▶ **DATASET EXTRACT**:
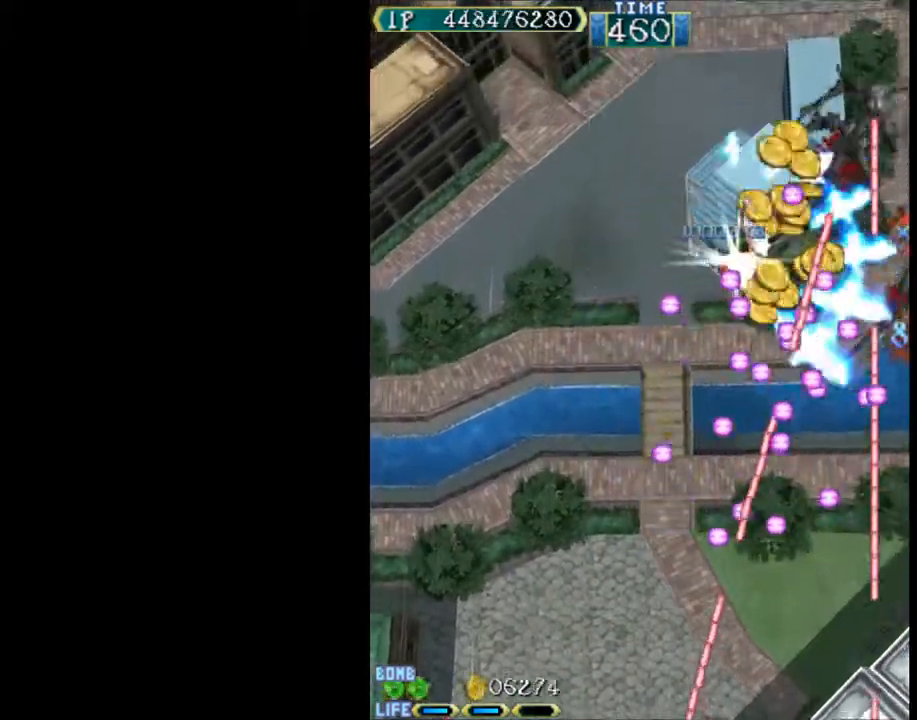
{"keys": ["up", "w"], "events": [[50, "right", "down"], [233, "right", "up"]]}
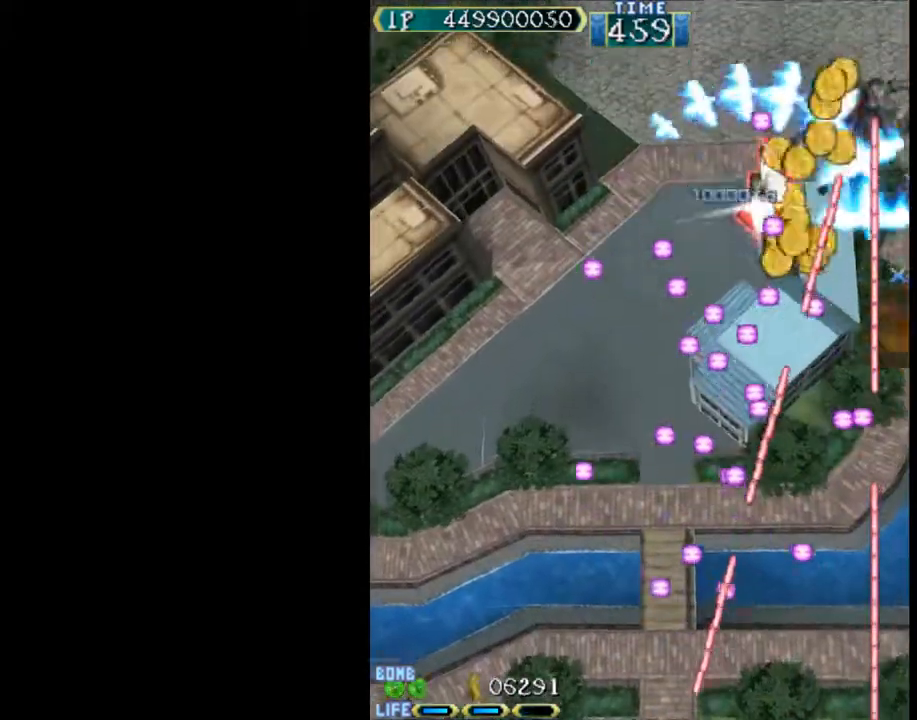
{"keys": ["down", "left", "w"], "events": [[100, "right", "down"], [250, "up", "up"], [300, "down", "down"], [300, "right", "up"], [350, "left", "down"]]}
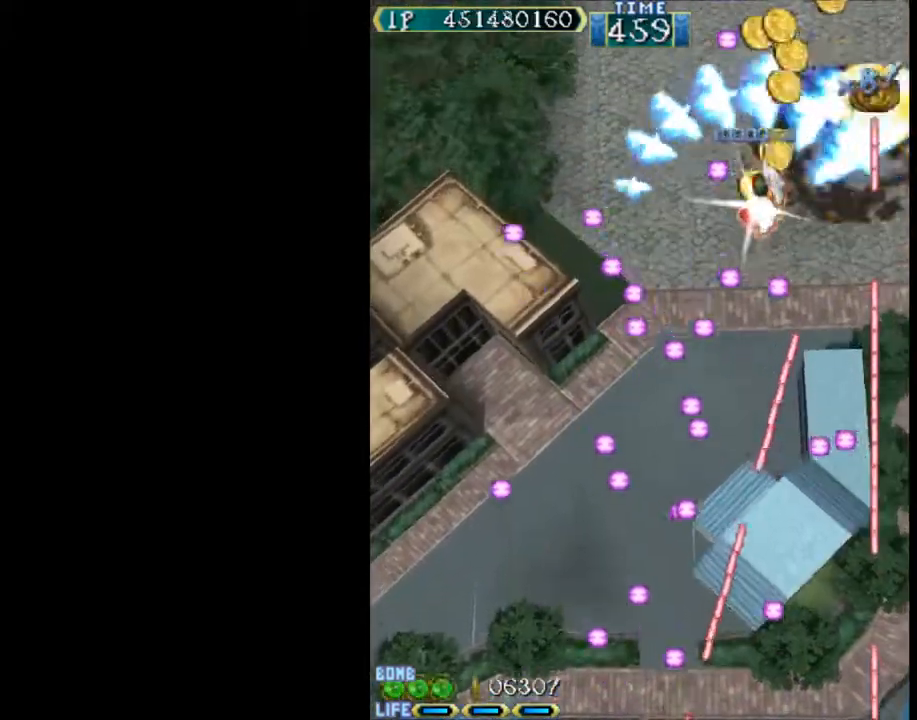
{"keys": ["down", "w"], "events": [[217, "down", "up"], [350, "down", "down"], [350, "left", "up"]]}
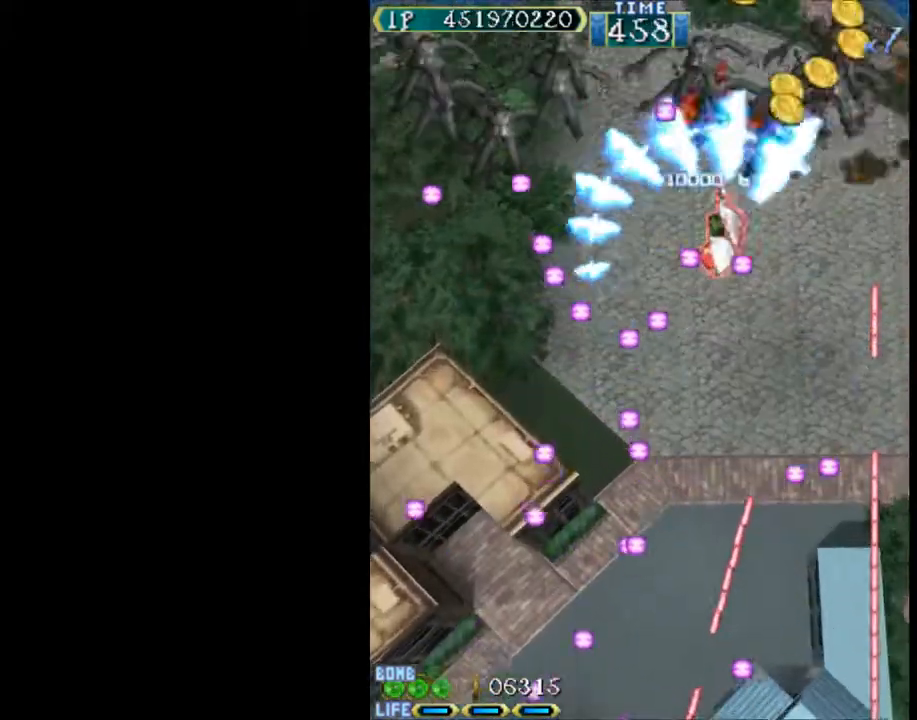
{"keys": ["down", "left", "w"], "events": [[133, "left", "down"]]}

▶ **WHAT THE TASK ASKS**: I would like the material above returned exactly as it stands, without its pictures.

▶ **WRITTEN RESPONSE**:
{"keys": ["up", "w"], "events": [[50, "right", "down"], [233, "right", "up"]]}
{"keys": ["down", "left", "w"], "events": [[100, "right", "down"], [250, "up", "up"], [300, "down", "down"], [300, "right", "up"], [350, "left", "down"]]}
{"keys": ["down", "w"], "events": [[217, "down", "up"], [350, "down", "down"], [350, "left", "up"]]}
{"keys": ["down", "left", "w"], "events": [[133, "left", "down"]]}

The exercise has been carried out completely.